While this approach leads to more “natural” conversations – especially as humans do not need to trigger bots – it also tends to lead to quite chaotic conversations and many misplaced and/or “duplicated” messages. While it sometimes feels quite magical, it more often feels like a very, very bad WhatsApp groupchat… Well, we all have been there!

While not perfect, I am convinced that there is something to this approach. However, my current approach and prompts are not there yet! For example, the current approach is very bad at differentiating between different conversations and often leads to bots ending up in loops of highly similar messages. Of course, the scheduled approach (triggering every minute) also leads to some very unnatural conversational timings and strange, pragmatically speaking impolite messages.

I would be very happy to discuss other approaches to the general issue of triggering bot responses! I am not convinced that the trigger model is the best possible one, and I would love to find a more “natural” solution.

Checks and Constraints

Especially when using the general trigger, predefined checks and constraints can significantly help with conversational management and keeping bots at bay. Currently, there are two types of checks and constraints: (1) There are checks for whether a bot is allowed to take a turn, and there are (2) checks for whether a specific message should be posted.

The conversational checks are there to, for example, prevent bots from just going on without any human messages in the conversation. While this might be desirable, in most cases, it makes sense to limit how many bot messages can be in the conversation before a human needs to take a turn. Similarly, on the message level, it makes sense to prevent bots from sending messages that do not make sense. For example, sometimes chatbots refer to themselves or @mention themselves in an irregular way. These messages are being filtered out so as not to disturb the ongoing conversation.

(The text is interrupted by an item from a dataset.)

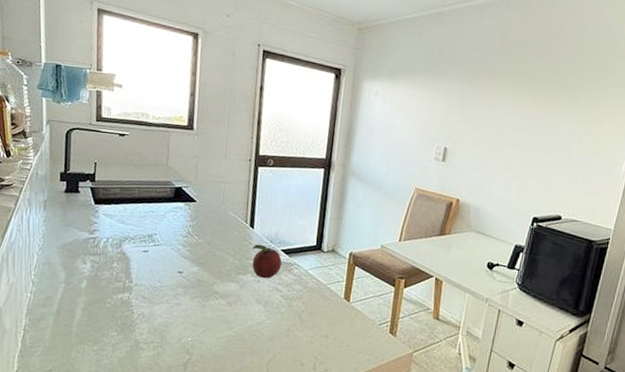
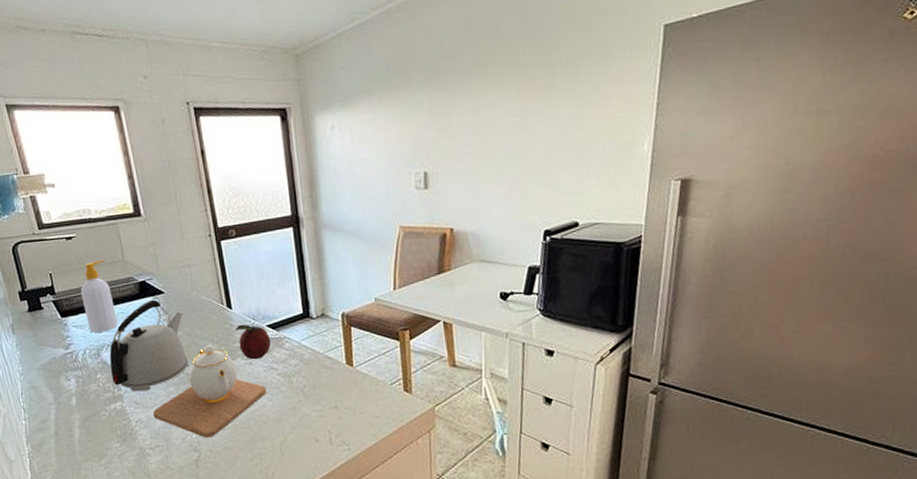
soap bottle: none [117,160,150,226] -> present [80,259,118,333]
kettle: none [126,205,209,288] -> present [109,299,189,392]
teapot: none [156,257,267,343] -> present [152,345,267,438]

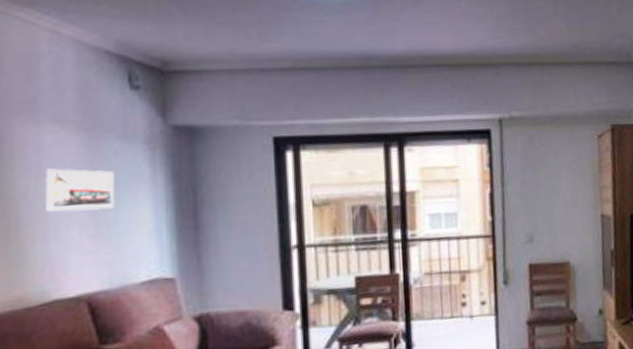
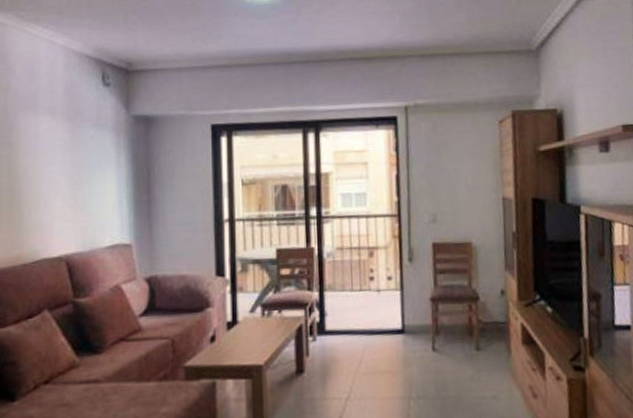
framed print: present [44,168,114,212] -> none [38,151,89,187]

Ultimately, these hard-coded and configurable checks and constraints, together with the underlying prompts, define how the conversations progress. The need for these strict rules clearly demonstrates that this, at its current state, is a model of a conversation, not a “real” conversation, as discussed in the short linguistics chapter. However, I do believe that good triggers, well-crafted prompts, and supportive checks and constraints can be combined to create “believable” and meaningful conversations between multiple bots and multiple humans. This feeling is also supported by the existing research. For example, Duang et al. 2024 have shown that LLMs have the capability to generate high-quality human-like conversations. I am just not there yet!

Learnings

Based on my experience developing this early version of PolyBotChat and a number of conversations with multiple chatbots, I want to share three initial learnings.

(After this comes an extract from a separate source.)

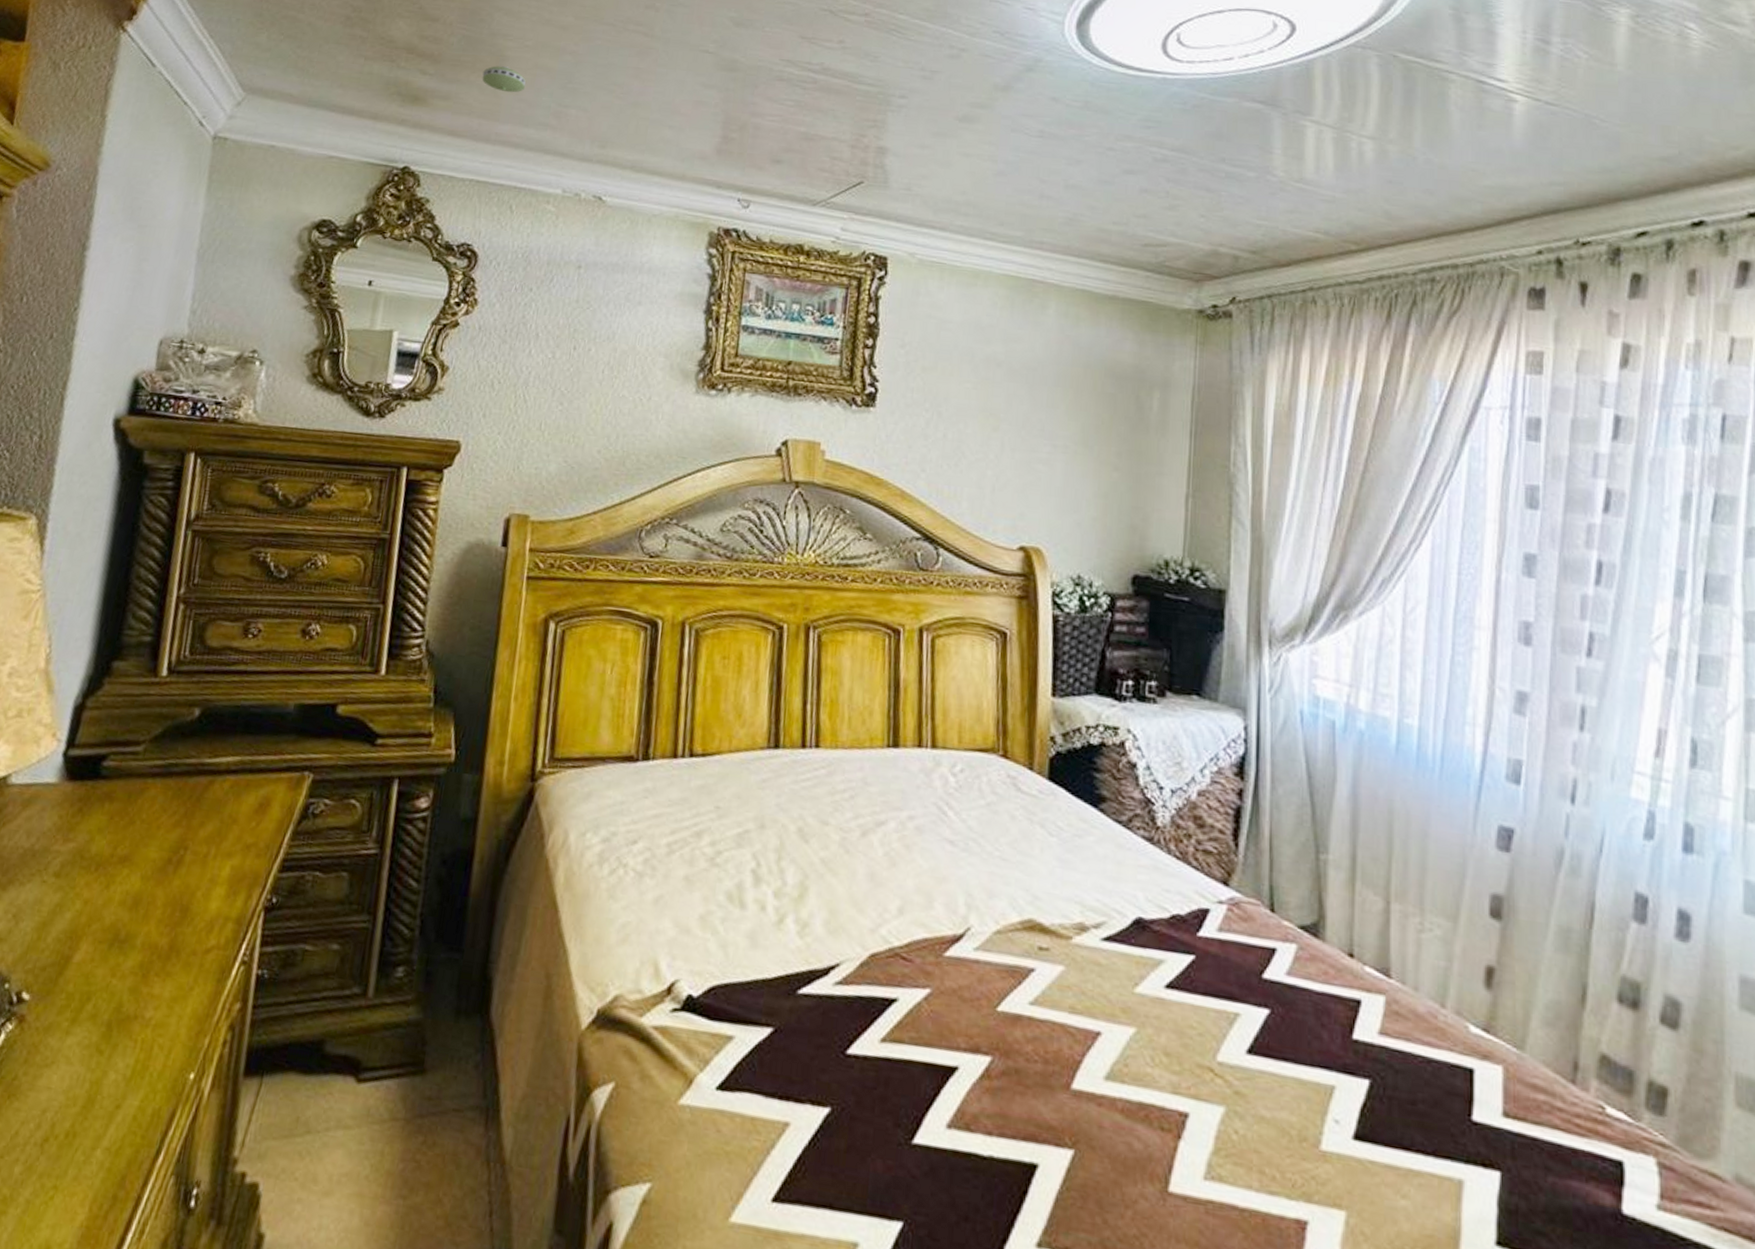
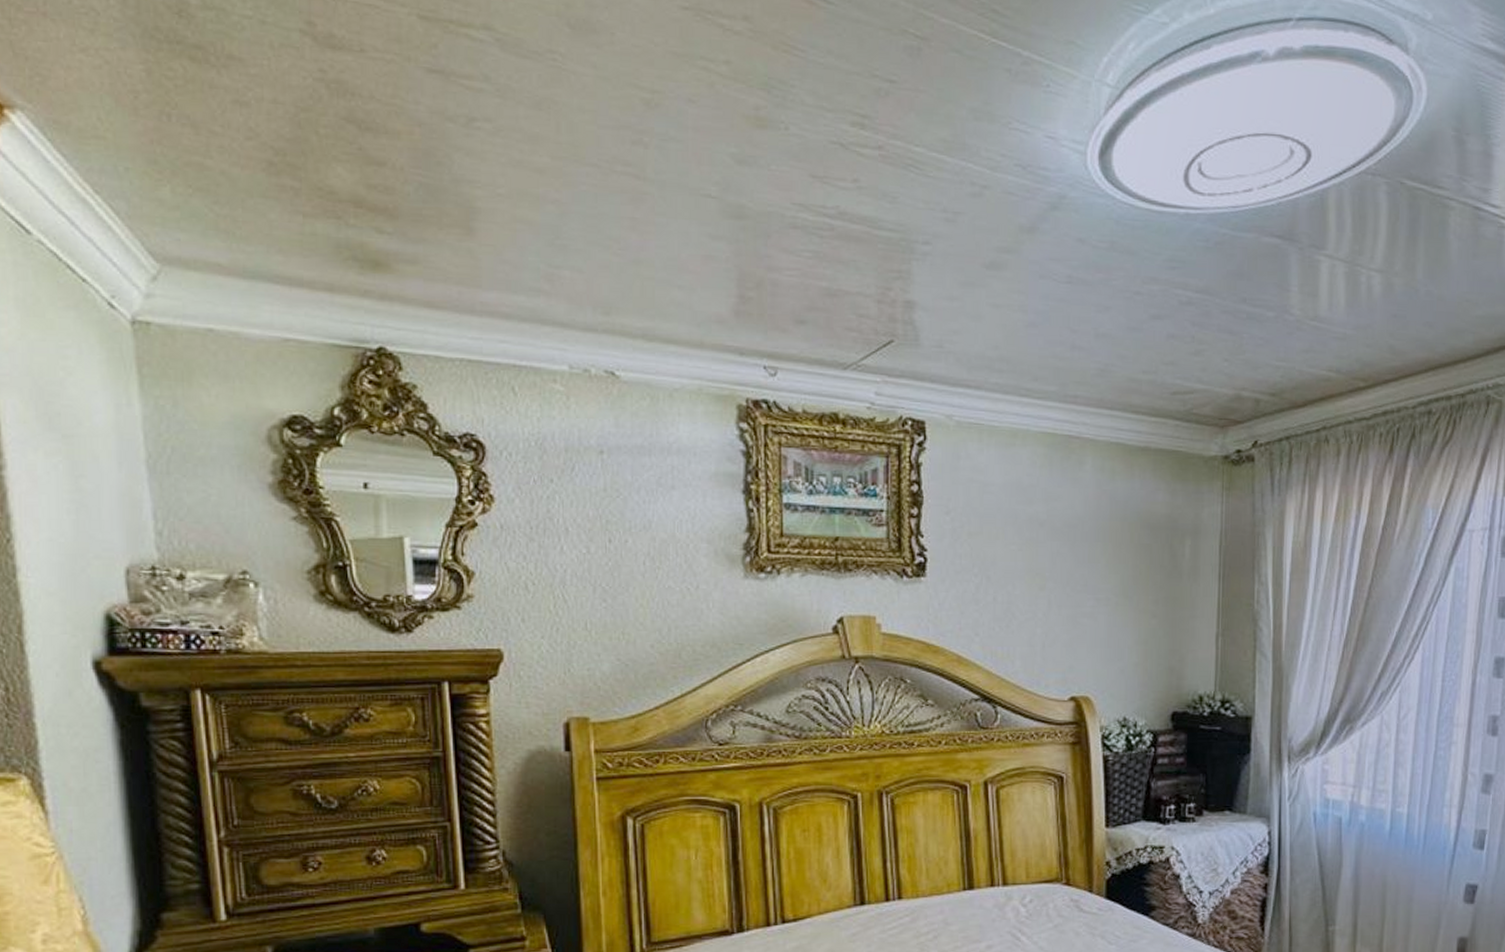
smoke detector: present [482,66,526,93] -> none [452,220,507,253]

Firstly, as OpenAI’s Custom GPTs have powerfully demonstrated, it is absolutely possible to create individualized and specialized bots based on just some system prompting and additional, RAG-like, knowledge. While very crude at the moment, allowing chatbots to develop using “memory” of previous conversations has already proven to be very interesting as traces of previous conversations, mediated through the “perspective” of the given chatbot, resurface and shape new conversations.

Secondly, having multiple chatbots in one conversation can lead to highly interesting (and fun) interactions. Even if using the @mention trigger, having the option of bringing in different “perspectives” by just mentioning a participant leads to different conversations than those in regular chatbot applications. This is also somewhat different from systems that allow for multiple different models within one conversation. The model proposed here would be more akin to having multiple custom GPTs at the same time.

Finally, I do believe that the key challenge will be to get the pragmatics, especially turn management, right. Current-generation LLMs are great at playing a role, and they are great at generating well-crafted and meaningful responses. However, responding in the right way at the right time, especially in a complex multi-participant conversation, is an incredibly hard challenge – both for human and artificial intelligence.